Reproduce word for word the lines of the listing below, from the line holding "order: Lamiales" through the line holding "scientific name: Peperomia alata", with both of those lines included.

════

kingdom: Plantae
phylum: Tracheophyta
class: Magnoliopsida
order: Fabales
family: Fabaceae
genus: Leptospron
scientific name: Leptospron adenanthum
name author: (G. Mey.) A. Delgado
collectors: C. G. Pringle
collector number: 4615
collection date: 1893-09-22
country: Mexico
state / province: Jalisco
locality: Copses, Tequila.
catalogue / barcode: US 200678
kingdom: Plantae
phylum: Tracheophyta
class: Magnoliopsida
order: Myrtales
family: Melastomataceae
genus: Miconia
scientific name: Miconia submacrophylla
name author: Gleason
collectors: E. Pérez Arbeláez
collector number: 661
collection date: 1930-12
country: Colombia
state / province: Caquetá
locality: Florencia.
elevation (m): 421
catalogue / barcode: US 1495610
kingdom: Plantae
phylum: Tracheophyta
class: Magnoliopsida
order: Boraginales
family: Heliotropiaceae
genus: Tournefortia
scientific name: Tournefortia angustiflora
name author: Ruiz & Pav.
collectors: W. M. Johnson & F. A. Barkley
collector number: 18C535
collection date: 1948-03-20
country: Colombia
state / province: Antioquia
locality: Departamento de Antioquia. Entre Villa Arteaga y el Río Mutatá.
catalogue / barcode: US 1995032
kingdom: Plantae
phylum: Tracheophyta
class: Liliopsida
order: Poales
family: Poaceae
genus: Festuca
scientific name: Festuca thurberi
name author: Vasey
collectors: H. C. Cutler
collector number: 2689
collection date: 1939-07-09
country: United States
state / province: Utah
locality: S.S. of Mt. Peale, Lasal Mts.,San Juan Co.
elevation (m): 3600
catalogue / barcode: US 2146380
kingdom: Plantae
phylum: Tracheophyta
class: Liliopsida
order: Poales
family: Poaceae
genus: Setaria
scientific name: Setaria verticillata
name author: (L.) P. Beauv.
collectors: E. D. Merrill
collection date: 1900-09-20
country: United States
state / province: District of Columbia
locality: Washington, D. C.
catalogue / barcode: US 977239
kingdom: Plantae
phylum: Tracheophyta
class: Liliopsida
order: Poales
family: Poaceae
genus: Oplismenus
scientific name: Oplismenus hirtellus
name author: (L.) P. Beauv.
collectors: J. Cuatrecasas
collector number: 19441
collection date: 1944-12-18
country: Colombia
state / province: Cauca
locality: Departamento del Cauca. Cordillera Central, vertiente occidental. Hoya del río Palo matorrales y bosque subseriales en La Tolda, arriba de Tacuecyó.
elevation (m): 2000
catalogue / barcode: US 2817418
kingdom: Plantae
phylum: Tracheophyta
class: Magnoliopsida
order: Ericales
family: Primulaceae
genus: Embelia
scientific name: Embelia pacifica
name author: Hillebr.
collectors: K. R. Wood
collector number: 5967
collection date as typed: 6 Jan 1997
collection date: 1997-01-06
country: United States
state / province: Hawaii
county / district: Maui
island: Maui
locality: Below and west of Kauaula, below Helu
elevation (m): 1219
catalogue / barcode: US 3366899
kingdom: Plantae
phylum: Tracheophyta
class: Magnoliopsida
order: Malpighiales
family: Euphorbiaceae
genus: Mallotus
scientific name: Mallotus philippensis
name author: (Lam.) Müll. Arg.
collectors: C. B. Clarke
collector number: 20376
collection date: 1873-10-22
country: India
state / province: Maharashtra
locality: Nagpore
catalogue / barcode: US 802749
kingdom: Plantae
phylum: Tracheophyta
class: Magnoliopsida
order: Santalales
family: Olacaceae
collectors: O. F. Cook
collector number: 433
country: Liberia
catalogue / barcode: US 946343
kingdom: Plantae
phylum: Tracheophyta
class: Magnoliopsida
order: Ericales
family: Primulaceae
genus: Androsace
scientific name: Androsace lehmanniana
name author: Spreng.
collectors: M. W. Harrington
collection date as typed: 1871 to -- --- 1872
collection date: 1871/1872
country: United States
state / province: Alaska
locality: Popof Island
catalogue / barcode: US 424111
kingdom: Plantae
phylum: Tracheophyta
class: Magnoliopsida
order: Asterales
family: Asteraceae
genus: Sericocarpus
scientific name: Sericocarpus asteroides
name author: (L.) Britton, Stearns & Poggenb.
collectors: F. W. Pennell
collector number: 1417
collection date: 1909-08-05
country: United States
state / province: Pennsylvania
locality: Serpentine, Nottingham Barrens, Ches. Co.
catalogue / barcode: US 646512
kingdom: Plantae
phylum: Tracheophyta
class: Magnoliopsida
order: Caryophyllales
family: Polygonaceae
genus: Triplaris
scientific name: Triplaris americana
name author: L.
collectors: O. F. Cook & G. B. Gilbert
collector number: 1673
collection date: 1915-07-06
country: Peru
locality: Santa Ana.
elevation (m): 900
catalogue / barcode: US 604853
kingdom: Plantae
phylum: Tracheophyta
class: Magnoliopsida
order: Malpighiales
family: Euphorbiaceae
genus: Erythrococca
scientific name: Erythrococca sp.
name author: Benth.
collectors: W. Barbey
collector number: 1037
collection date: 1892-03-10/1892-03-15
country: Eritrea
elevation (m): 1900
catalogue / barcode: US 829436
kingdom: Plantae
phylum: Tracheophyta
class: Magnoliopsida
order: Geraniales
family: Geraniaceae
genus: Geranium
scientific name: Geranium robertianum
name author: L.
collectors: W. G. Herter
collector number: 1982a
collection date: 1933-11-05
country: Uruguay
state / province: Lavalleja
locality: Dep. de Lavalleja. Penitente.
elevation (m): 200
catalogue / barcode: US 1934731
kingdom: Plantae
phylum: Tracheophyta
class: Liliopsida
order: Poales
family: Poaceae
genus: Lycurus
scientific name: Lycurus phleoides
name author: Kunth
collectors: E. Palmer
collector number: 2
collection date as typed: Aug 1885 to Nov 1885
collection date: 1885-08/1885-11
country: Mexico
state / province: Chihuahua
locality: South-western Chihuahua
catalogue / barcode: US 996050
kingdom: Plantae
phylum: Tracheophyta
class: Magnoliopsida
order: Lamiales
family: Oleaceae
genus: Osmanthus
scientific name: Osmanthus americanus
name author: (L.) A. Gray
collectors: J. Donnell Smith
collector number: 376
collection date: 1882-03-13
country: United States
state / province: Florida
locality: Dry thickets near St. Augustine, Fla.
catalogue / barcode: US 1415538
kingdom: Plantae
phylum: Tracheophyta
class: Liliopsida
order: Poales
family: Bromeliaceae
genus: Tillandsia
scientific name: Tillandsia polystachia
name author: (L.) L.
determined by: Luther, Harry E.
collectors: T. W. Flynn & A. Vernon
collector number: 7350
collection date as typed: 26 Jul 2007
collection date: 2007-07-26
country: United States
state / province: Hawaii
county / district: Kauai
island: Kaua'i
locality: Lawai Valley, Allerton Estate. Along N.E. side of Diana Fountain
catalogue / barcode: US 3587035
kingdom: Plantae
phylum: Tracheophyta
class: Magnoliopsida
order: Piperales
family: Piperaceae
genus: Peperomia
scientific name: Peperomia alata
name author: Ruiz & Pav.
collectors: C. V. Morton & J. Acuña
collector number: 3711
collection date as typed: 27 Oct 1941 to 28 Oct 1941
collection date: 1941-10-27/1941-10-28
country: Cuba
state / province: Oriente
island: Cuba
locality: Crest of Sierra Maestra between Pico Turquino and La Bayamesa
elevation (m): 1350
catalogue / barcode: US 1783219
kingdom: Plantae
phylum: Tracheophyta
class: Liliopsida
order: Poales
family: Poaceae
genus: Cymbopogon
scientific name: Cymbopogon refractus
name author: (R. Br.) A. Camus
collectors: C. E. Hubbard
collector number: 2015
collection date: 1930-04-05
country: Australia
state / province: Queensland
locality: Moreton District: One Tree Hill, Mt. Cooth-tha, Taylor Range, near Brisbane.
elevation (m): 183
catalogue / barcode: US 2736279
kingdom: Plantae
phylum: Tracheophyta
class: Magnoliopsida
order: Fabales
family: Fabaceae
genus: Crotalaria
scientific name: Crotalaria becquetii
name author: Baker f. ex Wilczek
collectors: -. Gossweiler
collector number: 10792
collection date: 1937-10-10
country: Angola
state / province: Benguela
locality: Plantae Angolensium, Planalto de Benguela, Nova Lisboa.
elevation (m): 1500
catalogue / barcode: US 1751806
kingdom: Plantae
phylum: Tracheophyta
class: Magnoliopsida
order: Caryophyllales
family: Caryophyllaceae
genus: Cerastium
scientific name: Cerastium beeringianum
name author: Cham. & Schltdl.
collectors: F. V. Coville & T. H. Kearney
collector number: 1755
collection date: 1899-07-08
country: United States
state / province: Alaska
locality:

════

**TASK RESULT**
order: Lamiales
family: Oleaceae
genus: Osmanthus
scientific name: Osmanthus americanus
name author: (L.) A. Gray
collectors: J. Donnell Smith
collector number: 376
collection date: 1882-03-13
country: United States
state / province: Florida
locality: Dry thickets near St. Augustine, Fla.
catalogue / barcode: US 1415538
kingdom: Plantae
phylum: Tracheophyta
class: Liliopsida
order: Poales
family: Bromeliaceae
genus: Tillandsia
scientific name: Tillandsia polystachia
name author: (L.) L.
determined by: Luther, Harry E.
collectors: T. W. Flynn & A. Vernon
collector number: 7350
collection date as typed: 26 Jul 2007
collection date: 2007-07-26
country: United States
state / province: Hawaii
county / district: Kauai
island: Kaua'i
locality: Lawai Valley, Allerton Estate. Along N.E. side of Diana Fountain
catalogue / barcode: US 3587035
kingdom: Plantae
phylum: Tracheophyta
class: Magnoliopsida
order: Piperales
family: Piperaceae
genus: Peperomia
scientific name: Peperomia alata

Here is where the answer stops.